AVAILABLE DATA section start

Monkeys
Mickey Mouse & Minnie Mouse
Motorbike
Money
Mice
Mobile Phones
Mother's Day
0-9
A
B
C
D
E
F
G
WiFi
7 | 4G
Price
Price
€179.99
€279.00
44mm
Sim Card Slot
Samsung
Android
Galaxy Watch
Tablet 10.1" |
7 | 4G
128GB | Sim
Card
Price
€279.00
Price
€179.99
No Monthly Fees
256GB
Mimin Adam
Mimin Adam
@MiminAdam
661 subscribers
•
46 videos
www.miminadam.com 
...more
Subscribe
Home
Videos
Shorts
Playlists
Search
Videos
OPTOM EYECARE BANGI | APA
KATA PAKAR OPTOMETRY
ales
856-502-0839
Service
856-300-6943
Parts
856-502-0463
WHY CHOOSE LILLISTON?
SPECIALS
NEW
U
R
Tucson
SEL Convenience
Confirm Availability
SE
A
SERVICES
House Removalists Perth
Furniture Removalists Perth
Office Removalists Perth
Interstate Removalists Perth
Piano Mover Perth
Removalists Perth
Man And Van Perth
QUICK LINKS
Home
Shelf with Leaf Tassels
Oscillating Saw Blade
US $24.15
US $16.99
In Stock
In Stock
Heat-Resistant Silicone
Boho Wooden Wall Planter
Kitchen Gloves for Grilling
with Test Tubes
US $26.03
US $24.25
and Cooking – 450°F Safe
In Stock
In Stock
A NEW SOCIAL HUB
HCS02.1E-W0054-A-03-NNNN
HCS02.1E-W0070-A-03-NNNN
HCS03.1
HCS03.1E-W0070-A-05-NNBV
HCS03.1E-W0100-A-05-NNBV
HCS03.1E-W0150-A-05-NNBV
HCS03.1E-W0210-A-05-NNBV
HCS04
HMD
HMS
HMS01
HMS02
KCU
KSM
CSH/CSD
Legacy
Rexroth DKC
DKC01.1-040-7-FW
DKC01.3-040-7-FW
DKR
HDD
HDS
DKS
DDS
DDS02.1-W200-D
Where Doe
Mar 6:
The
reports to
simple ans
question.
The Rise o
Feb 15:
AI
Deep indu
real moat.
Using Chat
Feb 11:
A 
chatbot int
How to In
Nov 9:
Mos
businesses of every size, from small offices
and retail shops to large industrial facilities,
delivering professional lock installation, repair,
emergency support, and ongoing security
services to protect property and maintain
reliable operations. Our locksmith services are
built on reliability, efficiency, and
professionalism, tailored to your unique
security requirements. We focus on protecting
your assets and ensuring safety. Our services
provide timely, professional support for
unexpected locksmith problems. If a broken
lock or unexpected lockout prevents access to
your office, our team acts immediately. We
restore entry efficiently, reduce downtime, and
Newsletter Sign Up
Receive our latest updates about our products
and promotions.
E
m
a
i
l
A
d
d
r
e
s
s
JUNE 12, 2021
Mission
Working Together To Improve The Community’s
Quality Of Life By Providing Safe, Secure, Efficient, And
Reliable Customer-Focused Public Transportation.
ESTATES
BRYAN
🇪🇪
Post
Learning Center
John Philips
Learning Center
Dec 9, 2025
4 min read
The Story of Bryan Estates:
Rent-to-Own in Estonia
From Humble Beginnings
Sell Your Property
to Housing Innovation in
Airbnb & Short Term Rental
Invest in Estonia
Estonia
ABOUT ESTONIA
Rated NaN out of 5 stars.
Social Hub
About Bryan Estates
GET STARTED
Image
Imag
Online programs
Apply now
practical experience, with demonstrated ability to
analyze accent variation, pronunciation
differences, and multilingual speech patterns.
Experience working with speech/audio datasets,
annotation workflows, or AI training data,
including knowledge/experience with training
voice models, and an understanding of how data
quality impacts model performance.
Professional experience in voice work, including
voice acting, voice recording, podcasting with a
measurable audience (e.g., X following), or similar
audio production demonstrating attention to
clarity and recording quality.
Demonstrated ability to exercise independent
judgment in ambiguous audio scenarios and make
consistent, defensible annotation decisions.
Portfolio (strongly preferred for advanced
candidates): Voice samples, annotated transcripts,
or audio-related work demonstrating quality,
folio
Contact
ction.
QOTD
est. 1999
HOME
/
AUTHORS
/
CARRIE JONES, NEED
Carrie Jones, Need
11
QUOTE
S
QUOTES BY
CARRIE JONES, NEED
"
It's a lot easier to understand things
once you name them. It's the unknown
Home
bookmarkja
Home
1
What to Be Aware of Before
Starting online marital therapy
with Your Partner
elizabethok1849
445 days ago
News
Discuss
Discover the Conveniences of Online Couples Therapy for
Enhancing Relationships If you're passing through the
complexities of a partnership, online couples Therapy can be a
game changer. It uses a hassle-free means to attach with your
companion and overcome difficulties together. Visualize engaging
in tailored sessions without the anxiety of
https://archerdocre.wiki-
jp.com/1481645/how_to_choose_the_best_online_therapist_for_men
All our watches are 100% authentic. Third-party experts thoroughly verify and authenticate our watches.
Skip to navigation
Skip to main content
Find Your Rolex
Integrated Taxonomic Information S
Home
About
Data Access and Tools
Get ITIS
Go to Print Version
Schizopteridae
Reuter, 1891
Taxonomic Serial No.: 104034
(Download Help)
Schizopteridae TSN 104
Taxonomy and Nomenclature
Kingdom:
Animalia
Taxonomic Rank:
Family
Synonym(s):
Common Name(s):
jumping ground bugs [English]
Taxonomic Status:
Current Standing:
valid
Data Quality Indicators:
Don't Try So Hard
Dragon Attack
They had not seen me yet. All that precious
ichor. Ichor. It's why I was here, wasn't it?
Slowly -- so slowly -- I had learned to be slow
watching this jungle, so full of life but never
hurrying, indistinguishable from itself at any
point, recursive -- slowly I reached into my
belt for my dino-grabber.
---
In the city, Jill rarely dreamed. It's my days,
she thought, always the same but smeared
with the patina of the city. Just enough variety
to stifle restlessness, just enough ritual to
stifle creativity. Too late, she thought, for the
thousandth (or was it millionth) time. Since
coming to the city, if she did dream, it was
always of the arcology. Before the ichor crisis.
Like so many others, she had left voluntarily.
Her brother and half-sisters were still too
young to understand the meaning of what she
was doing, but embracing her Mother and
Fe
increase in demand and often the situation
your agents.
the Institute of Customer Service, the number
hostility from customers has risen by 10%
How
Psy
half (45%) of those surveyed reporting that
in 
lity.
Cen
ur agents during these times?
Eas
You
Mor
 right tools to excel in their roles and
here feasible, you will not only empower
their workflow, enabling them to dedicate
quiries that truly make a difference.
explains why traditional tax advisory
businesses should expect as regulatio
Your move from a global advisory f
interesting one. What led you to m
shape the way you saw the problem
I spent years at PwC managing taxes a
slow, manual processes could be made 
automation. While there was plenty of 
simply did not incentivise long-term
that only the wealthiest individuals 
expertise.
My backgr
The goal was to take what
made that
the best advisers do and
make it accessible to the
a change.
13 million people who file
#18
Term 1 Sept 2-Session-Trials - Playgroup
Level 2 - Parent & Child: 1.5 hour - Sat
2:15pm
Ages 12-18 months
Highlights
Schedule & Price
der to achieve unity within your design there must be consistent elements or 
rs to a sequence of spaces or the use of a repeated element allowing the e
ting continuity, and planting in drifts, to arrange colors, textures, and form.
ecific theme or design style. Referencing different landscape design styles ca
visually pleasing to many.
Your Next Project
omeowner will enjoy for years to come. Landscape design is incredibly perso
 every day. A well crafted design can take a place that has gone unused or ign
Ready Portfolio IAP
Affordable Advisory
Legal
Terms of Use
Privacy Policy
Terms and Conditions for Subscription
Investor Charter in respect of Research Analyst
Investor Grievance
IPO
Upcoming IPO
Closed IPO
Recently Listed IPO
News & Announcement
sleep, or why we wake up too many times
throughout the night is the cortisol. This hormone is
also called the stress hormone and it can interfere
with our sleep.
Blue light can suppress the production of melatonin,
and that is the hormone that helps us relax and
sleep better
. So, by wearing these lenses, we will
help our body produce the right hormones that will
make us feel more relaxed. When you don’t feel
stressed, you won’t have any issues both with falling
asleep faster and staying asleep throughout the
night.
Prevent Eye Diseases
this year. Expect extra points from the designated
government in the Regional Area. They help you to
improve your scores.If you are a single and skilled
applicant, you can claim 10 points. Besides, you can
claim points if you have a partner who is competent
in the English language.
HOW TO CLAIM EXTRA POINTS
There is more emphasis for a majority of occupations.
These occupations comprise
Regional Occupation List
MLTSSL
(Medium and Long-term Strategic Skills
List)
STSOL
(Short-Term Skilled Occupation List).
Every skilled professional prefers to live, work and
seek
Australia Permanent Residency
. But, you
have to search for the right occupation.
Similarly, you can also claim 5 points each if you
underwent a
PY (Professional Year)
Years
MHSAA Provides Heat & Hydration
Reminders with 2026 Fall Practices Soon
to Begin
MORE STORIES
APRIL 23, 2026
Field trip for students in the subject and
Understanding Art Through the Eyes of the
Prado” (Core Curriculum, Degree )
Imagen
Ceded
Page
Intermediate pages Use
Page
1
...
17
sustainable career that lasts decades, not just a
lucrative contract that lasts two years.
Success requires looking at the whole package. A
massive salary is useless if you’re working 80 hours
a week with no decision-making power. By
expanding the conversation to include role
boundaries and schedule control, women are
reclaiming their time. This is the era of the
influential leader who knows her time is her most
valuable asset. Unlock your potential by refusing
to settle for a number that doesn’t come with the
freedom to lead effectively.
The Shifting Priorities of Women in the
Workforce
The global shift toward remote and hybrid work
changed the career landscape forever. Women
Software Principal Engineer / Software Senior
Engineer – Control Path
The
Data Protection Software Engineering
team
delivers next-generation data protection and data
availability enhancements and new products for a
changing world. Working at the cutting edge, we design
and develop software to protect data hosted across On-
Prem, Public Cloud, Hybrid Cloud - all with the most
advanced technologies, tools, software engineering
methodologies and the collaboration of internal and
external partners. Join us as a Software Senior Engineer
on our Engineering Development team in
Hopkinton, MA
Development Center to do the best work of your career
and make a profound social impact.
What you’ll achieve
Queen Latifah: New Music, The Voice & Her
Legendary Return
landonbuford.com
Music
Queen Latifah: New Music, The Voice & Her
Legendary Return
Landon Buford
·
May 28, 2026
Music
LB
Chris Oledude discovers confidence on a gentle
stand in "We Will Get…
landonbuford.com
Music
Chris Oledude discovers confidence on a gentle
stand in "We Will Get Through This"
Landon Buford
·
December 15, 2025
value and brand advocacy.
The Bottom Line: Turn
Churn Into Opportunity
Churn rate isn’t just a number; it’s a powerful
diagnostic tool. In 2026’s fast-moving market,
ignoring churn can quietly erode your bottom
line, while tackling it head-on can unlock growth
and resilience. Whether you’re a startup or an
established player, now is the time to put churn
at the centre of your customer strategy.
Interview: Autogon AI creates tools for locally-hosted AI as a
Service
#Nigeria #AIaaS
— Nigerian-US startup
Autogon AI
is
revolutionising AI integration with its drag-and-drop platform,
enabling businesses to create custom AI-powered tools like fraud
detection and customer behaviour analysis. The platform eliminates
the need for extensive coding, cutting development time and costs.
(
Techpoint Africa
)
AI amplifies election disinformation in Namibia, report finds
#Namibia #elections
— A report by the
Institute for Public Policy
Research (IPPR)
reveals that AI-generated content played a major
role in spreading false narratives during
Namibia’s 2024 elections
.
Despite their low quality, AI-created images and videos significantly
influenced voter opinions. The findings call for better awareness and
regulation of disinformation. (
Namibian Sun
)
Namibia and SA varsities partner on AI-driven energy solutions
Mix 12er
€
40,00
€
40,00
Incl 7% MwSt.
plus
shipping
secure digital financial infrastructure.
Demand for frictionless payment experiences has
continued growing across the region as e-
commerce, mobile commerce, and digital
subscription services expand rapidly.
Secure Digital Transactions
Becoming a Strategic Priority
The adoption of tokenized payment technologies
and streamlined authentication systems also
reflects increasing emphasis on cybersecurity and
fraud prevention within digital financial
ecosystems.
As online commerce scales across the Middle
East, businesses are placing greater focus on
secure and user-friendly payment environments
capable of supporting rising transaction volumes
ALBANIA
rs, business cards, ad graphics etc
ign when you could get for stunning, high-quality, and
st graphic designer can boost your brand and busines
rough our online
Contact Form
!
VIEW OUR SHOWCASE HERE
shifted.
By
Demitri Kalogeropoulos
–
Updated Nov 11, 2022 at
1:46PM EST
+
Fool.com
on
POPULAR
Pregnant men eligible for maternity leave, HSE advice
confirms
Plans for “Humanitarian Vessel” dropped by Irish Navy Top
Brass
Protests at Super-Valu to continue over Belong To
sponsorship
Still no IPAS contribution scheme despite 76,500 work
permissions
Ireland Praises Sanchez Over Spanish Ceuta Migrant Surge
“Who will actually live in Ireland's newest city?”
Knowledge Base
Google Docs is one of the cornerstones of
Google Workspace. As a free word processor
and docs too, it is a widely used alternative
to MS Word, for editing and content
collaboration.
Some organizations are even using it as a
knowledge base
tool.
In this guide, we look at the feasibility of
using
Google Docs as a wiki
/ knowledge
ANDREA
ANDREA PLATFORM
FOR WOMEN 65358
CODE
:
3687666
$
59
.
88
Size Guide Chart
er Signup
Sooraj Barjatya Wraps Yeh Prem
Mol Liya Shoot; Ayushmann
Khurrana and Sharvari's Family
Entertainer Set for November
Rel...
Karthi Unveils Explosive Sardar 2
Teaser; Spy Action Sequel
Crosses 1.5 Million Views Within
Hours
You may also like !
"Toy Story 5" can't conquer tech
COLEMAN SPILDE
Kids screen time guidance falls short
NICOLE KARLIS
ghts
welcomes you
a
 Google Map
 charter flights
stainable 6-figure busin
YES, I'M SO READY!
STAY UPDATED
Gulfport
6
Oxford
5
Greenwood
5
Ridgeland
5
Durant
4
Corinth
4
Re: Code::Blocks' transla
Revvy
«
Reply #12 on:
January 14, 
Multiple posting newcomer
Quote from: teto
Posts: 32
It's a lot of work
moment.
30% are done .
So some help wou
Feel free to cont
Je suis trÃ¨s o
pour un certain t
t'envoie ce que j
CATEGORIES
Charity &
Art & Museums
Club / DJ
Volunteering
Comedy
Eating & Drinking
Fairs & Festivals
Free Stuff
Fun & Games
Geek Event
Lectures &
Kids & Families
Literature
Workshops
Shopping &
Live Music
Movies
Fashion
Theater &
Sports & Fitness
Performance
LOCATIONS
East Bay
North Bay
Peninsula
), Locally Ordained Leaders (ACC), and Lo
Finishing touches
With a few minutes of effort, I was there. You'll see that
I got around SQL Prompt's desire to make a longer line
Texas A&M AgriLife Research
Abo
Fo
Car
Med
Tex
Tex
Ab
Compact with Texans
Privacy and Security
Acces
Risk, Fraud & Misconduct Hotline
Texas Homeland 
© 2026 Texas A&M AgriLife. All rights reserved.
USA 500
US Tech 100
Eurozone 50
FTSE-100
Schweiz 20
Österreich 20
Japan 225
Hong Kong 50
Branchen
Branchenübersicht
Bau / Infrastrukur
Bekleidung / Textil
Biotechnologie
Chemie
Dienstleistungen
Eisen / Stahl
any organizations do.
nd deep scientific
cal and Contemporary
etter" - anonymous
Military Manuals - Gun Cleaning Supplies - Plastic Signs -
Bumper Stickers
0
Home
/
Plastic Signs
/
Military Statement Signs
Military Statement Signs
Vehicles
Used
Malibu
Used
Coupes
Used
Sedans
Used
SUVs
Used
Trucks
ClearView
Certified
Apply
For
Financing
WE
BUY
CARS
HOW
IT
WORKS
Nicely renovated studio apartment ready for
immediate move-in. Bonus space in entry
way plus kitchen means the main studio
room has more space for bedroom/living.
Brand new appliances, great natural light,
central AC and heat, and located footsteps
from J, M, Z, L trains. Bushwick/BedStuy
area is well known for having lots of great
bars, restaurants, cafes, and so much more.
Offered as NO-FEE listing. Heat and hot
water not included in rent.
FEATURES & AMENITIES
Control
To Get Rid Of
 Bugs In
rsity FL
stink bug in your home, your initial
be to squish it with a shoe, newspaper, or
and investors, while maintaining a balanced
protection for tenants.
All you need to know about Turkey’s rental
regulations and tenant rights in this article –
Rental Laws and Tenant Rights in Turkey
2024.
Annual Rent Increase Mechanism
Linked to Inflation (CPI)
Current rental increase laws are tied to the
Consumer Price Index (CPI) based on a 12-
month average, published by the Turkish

AVAILABLE DATA section end

## PROBLEM TO WORK ON:
What is asked for is an exact copy of the lines above from the one containing "to settle for" through the one containing "external partners. Join", and only those.

## SOLVED PROBLEM:
to settle for a number that doesn’t come with the
freedom to lead effectively.
The Shifting Priorities of Women in the
Workforce
The global shift toward remote and hybrid work
changed the career landscape forever. Women
Software Principal Engineer / Software Senior
Engineer – Control Path
The
Data Protection Software Engineering
team
delivers next-generation data protection and data
availability enhancements and new products for a
changing world. Working at the cutting edge, we design
and develop software to protect data hosted across On-
Prem, Public Cloud, Hybrid Cloud - all with the most
advanced technologies, tools, software engineering
methodologies and the collaboration of internal and
external partners. Join us as a Software Senior Engineer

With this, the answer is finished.